Karşımdaki piyanoma kaydı gözlerim. Annemin piyanosuydu. İnce, uzun parmaklarıyla kusursuz çalardı. Benim de piyano çalma hevesim buradan gelmişti. Ben de çalıyordum. Bazen konser veriliyordu ve ben de çağrılıyordum. Annem den sonra her piyano çalışımda babam benle gurur duyuyordu. Her özelliğimin anneme benzediği ve annem gibi kusursuz çaldığımı söylerdi. Beni bu yüzden konservatuar okumaya yönlendirmişti. Sesim de güzeldi. Tam olarak istediğim bir bölüm olmuştu.
Bu evde bir sürü anım vardı. Her anım gözümden bir film şeridi gibi geçiyor, gözümden yaşlar süzülüyordu. Bu kocaman evde sadece birkaç yardımcımız ve babaannem vardı ama ben yine yalnızdım. Babamla bir bütün gibi hissederken kendimi şimdi parçalara ayrılmış gibi hissediyordum.
Geçmişi düşünürken dedim ki kendi kendime 'Alan Allah vermesini de bilir. Üzülme. Yalnız değilsin. Belki de daha güzel bir şey olacak. Annenin, babanın yokluğunu hissetmeyeceksin. Çok güzel şeylerle mükafatlandırılacaksın. Şükret.'
"Aden" diye bir ses yankılandı kulaklarımda. Çağıran babaannemdi. Odama girip yanıma gelip oturdu. Saçlarımı okşayıp, öptü.
"Üzülme, benim güzel kızım. Ben her zaman yanında olacağım. Söz veriyorum." diyerek anlımdan öptü.

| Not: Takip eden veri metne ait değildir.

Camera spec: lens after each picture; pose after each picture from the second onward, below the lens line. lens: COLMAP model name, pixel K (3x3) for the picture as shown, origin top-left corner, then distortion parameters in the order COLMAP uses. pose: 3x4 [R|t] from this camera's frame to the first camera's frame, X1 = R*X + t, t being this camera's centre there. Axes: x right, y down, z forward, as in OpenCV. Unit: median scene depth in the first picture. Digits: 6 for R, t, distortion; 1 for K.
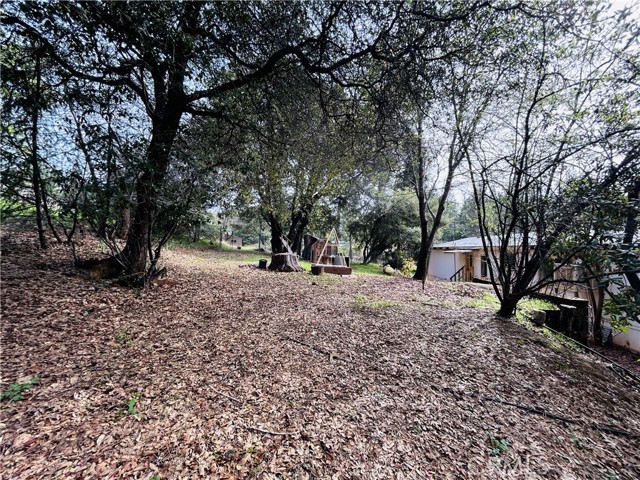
lens RADIAL K [[256.2, 0, 320.0], [0, 256.2, 240.0], [0, 0, 1]] dist [0.000083, 0.000126]
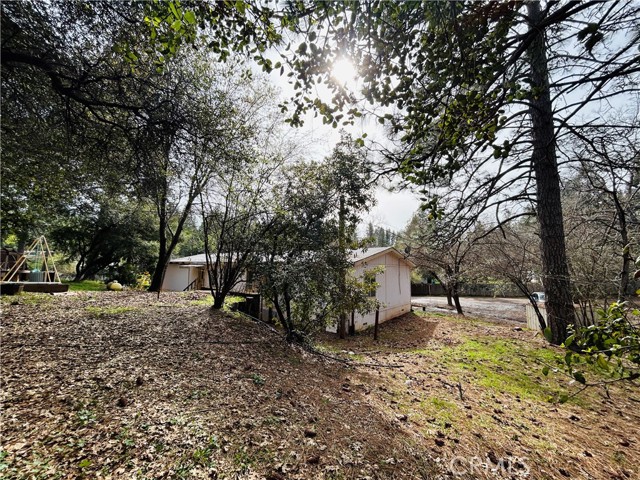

Babaanneme dönüp "Babaanne, lütfen! Sende söz verme bana. Küçükken karanlıktan korkuyorum diye annem ben uyumadan önce bana söz veriyordu. Korkma kızım, ben seni hiç bırakmayacağım diyordu. Ne oldu? Gitti. Babam, annem öldükten sonra hep yanında olacağım, seni hiç bırakmayacağım diyordu. Sonra ne oldu? O da gitti. Sen de söz verme bana. Belki şuan isyan ediyor gibiyim ama etmiyorum. Sadece tutamazsınız ki bu sözlerinizi." dedim ağzımdan bir hıçkırık çıkarken. "Bir gün herkes ölecekti. Anlamsız söz vermeleri gerek yoktu. O yüzden yalvarırım sende bana söz verme bana." dedim. Babaannemde ağlıyordu artık. Beni kendine çekip sarıldı.
Anladım ki hayatımız sadece bir film. Senaryo yazılmış, biz oynuyoruz. Ve en önemlisi ise sevdiklerimizin yanımızda var olduğu boyunca ya dek onlara değer ve kıymet göstermeliyiz.